Example 14 In Example 4, 22.41 grams (170.8 mmol) of 6-methylindole was used instead of indole, and the amount of CHP solution (d) was 95.11 grams (512.4 grams in terms of cumene hydroperoxide). The reaction was carried out in the same manner as in Example 4 except that the amount was changed to (mmol). 6
- No moisture was detected in methylindole. Therefore, the amount of water brought into the reaction system was 0.113 grams (6.3 mmol), including the water contained in the CHP solution (d) and tert-butyl alcohol, and was 0.113 grams (6.3 mmol) relative to 6-methylindole. It was .04 times the molar amount. After the reaction, the reaction solution was filtered, washed with a small amount of methanol, and dried under reduced pressure at 50°C to convert 6°6'-dimethylindigo, an indigo compound corresponding to 6-methylindole, into 16 .77 grams were obtained. The molar yield of 6,6'-dimethylindigo based on the charged 6-methylindole was 68.1%, and the yield of 6,6'-dimethylindigo per hour was 9.7%.

(Effects of the Invention) According to the method of the present invention, indoles having no substituents at the 2- and 3-positions and an organic hydroperoxide are used as catalysts for groups 4, 5 and 6 of the periodic table. In the presence of a metal compound selected from the group consisting of This is an extremely effective method that can produce indigo compounds corresponding to the raw material indoles at a higher yield and reaction rate than the conventional techniques used or when the moisture introduced into the reaction system is not controlled. This is a method for producing indigo.

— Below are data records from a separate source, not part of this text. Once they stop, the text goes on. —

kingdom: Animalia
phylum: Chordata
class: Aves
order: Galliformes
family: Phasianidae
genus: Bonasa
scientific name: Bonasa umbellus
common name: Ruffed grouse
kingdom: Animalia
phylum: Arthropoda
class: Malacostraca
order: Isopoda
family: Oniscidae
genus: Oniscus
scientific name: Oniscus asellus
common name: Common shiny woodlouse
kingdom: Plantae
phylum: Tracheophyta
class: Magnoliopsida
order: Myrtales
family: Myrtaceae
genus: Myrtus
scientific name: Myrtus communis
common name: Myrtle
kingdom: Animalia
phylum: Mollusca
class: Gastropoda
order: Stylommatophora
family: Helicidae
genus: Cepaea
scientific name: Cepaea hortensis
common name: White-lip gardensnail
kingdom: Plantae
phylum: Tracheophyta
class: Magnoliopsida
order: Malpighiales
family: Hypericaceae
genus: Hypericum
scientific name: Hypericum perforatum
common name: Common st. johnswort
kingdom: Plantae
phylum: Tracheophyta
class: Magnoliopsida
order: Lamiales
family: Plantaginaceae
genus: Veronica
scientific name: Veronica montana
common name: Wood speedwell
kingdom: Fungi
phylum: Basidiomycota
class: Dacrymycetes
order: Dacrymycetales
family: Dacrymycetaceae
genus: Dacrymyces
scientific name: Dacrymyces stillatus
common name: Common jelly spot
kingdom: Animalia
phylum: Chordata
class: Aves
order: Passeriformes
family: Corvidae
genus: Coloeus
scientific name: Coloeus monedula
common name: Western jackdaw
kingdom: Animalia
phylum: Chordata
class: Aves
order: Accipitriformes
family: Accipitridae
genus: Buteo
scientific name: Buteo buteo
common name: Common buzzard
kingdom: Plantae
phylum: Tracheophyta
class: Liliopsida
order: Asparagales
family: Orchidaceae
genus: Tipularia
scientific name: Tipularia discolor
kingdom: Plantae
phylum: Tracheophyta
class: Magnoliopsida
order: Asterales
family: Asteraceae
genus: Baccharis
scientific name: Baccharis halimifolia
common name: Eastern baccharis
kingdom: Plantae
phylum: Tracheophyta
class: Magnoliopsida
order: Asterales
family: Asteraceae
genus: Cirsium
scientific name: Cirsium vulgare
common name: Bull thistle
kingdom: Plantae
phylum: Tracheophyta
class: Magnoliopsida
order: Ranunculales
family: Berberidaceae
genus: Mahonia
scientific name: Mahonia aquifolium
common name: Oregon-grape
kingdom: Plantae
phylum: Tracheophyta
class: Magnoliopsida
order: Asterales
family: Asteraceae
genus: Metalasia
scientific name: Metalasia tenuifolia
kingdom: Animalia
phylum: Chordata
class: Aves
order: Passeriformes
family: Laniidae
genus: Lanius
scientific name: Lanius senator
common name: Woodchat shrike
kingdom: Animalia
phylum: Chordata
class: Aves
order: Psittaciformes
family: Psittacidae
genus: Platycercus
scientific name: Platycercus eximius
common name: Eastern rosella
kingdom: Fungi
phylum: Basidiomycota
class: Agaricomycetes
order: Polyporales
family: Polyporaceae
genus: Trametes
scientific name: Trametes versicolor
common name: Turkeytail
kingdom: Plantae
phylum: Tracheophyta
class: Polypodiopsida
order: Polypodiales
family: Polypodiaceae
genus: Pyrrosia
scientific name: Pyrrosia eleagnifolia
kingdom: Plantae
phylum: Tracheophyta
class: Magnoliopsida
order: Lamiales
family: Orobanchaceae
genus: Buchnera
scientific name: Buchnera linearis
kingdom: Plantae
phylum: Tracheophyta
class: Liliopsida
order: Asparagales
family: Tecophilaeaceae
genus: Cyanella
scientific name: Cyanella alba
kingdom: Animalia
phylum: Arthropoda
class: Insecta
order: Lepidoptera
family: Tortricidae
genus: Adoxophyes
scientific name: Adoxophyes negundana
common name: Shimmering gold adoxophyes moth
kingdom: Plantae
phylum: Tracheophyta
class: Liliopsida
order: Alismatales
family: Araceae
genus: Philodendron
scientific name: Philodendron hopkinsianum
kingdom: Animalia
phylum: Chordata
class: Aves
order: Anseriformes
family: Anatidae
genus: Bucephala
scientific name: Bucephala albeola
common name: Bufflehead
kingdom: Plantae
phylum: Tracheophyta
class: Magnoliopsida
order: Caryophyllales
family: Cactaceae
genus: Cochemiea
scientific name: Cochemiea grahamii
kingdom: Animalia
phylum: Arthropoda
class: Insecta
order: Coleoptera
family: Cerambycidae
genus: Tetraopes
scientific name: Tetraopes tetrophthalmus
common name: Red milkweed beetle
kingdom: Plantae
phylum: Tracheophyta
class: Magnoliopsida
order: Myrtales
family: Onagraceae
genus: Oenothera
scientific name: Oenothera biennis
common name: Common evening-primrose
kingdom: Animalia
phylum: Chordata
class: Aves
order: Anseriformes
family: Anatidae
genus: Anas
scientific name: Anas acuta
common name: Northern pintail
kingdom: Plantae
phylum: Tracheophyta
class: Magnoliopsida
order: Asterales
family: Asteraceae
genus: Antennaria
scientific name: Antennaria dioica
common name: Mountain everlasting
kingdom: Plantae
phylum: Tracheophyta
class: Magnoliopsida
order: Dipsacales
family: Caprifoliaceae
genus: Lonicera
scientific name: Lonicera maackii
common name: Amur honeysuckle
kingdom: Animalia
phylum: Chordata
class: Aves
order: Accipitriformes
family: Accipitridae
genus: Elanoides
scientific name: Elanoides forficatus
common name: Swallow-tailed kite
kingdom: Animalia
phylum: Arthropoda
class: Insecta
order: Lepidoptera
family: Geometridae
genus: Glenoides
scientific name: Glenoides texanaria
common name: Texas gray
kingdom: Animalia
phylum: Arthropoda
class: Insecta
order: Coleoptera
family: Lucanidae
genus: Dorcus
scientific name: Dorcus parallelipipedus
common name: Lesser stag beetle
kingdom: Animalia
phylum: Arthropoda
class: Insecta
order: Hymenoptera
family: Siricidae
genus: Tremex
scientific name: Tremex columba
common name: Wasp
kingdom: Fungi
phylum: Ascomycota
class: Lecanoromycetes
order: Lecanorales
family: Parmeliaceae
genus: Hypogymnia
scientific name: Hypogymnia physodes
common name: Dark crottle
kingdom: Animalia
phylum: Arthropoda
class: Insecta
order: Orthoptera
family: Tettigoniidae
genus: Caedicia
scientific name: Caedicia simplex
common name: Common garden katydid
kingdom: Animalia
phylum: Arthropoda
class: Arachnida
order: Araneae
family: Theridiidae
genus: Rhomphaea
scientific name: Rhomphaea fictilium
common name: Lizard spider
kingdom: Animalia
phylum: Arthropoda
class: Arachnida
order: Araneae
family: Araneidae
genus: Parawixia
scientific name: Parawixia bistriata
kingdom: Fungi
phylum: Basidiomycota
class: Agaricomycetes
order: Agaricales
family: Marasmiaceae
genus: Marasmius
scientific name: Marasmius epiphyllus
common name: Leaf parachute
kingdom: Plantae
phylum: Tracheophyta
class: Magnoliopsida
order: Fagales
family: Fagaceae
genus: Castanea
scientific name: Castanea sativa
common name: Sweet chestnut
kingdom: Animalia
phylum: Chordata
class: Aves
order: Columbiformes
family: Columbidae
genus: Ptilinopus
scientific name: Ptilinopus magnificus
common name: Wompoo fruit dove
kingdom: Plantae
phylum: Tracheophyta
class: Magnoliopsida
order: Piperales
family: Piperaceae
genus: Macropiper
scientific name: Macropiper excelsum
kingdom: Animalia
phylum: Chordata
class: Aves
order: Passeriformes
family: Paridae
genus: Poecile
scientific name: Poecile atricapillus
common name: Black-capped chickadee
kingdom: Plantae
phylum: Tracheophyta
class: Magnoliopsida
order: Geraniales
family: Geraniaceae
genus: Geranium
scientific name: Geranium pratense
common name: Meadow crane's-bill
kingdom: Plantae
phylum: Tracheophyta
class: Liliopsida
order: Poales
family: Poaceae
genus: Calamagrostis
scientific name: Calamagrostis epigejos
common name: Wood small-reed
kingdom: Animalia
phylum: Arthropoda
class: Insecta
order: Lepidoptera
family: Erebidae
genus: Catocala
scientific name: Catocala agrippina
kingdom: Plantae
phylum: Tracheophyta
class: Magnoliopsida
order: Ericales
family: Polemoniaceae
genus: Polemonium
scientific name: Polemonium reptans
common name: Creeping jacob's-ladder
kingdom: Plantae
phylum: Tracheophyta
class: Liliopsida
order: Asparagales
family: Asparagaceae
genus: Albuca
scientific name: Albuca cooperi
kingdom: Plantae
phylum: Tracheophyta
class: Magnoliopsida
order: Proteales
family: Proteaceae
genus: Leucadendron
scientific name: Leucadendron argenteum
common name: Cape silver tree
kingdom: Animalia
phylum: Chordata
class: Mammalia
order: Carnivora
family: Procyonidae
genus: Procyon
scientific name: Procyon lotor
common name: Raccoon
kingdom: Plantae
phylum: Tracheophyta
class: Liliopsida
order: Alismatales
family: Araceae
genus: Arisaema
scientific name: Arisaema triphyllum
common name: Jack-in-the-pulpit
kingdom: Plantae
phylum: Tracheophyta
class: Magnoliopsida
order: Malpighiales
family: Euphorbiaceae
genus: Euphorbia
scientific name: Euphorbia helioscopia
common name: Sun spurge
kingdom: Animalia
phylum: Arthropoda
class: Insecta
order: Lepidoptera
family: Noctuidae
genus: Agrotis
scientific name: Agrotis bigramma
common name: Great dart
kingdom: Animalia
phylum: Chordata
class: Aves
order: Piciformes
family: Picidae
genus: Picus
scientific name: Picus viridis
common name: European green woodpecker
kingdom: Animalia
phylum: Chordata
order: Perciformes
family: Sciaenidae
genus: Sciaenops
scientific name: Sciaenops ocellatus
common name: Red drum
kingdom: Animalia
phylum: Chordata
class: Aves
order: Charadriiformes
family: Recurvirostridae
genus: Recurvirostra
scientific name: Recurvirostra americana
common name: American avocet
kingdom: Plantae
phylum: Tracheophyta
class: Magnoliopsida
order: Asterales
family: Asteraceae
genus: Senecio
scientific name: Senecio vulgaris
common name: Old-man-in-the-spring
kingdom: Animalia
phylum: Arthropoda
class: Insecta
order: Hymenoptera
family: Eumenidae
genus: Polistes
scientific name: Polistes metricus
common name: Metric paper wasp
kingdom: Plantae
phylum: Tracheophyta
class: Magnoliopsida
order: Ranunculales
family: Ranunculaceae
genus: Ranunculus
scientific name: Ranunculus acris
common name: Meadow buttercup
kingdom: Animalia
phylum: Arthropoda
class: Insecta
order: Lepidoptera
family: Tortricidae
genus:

Patent applicant: Mitsui Toatsu Chemical Co., Ltd.

Claims (1)

[Claims] 1) Indoles having no substituents at the 2- and 3-positions and an organic hydroperoxide are used as catalysts for group 4 of the periodic table.
The indoles are reacted in the presence of a metal compound selected from the group consisting of Groups 5 and 6, with the amount of water brought into the reaction system being reduced to 1 mole or less relative to the indoles. Corresponding method for producing indigo species. 2) The method according to claim 1, wherein the reaction is carried out in the presence of a solvent. 3) The method according to claim 2, wherein the solvent is a secondary or tertiary alcohol. 4) The method according to claims 1 to 3, wherein the reaction is carried out in the presence of an additive. 5) The method according to claim 4, wherein the additive is an organic carboxylic acid.